On October 31, 2019, Cleco Power filed its monitoring report for the 12-month period ended June 30, 2019, which indicated that no refund was due as a result of the FRP and $1.2 million of cost of service savings refunds are due to be returned to eligible customers. At September 30, 2019, Cleco Power had $1.2 million accrued for the estimated cost of service savings refunds relating to the 12-month period ended June 30, 2019.

TCJA
The provisions of the TCJA reduced the top federal statutory corporate income tax rate from 35% to 21%. As a result of the tax rate reduction, on January 1, 2018, Cleco Power began accruing an estimated reserve for the reduction in the federal statutory corporate income tax rate. In February 2018, the LPSC directed utilities, including Cleco Power, to provide considerations of the appropriate manner to flow through to ratepayers the benefits of the reduction in corporate income taxes as a result of the TCJA. After various filings and settlement discussions, on July 10, 2019, the LPSC approved Cleco Power’s rate refund of $79.2 million, plus interest, for the reduction in the statutory federal tax rate for the period from January 2018 to June 2020. The refund is being credited to customers over 12 months beginning August 1, 2019. At September 30, 2019, Cleco Power had $38.4 million accrued for the estimated federal tax-related benefits from the TCJA and $3.0 million accrued for related interest.

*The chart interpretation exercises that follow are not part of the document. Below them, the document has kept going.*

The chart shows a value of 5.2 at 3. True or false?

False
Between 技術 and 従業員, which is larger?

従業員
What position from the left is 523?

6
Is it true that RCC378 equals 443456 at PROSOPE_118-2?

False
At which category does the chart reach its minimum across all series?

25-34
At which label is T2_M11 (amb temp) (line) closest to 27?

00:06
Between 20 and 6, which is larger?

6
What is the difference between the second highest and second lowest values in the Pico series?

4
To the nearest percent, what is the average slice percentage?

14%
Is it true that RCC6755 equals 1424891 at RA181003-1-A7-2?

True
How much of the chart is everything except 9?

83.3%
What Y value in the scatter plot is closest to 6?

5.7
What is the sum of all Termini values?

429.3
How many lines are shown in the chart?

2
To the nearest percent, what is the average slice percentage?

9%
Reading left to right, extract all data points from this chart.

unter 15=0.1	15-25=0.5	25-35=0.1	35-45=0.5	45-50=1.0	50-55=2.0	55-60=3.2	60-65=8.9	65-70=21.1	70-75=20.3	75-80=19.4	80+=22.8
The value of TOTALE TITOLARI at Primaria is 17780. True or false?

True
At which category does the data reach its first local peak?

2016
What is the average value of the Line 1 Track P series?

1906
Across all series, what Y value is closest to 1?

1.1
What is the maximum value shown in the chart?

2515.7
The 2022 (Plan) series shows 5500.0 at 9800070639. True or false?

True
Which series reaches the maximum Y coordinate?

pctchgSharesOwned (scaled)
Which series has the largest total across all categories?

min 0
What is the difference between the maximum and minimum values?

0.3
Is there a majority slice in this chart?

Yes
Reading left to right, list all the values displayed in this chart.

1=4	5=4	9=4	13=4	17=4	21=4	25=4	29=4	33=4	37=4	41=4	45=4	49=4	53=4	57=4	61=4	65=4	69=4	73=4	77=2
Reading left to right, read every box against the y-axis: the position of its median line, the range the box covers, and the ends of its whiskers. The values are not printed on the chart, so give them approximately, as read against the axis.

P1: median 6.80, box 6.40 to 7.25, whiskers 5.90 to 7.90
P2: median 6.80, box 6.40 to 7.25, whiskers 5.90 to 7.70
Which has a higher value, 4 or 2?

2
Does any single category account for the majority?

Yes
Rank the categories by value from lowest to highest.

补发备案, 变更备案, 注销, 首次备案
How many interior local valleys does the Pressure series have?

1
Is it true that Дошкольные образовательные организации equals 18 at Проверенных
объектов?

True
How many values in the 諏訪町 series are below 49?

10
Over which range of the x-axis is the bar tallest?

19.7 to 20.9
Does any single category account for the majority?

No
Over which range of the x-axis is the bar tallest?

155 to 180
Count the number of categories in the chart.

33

Also, on July 10, 2019, the LPSC approved Cleco Power’s motion to address the rate redesign and the regulatory liability for excess ADIT, resulting from the enactment of the TCJA, in Cleco Power’s application for its next FRP, which was filed on June 28, 2019.

SSR
In September 2016, Cleco Power filed an Attachment Y with MISO requesting retirement of Teche Unit 3 effective April 1, 2017. MISO conducted a study which determined the proposed retirement of Teche Unit 3 would result in violations of specific applicable reliability standards for which no mitigation is available. As a result, MISO designated Teche Unit 3 as an SSR unit until such time that an appropriate alternative solution could be implemented to mitigate reliability issues. One mitigating factor identified was Cleco Power’s Terrebonne to Bayou Vista Transmission project. The Terrebonne to Bayou Vista project was completed in April 2019. Cleco Power received a termination notice, effective April 30, 2019, and filed paperwork to withdraw the filed Attachment Y. While operating as an SSR unit, Cleco Power received monthly payments that included recovery of expenses, including capital expenditures, related to the operations of Teche Unit 3. Additionally, MISO allocated SSR costs to the load serving entities that required the operation of the SSR unit, including Cleco Power. These payments and cost allocations were finalized as part of a MISO SSR settlement approved in December 2018. Cleco Power operated Teche Unit 3 as an SSR unit from April 2017 until April 2019.
After the end of the final SSR agreement, which was terminated on April 30, 2019, Cleco Power expects Teche Unit 3 to be available to run until the estimated 2021 in-service date of Bayou Vista to Segura Transmission project, at which time Cleco Power does not expect to offer the unit into MISO, barring any grid or customer reliability issues or other similar reasons. At September 30, 2019, Cleco Power had $6.1 million accrued for the net capital refund for capital expenditures paid for by third parties. As part of the settlement, one of the load serving entities agreed to reimburse Cleco Power for their portion of the capital refund. Management is unable to determine the timing of the capital refund.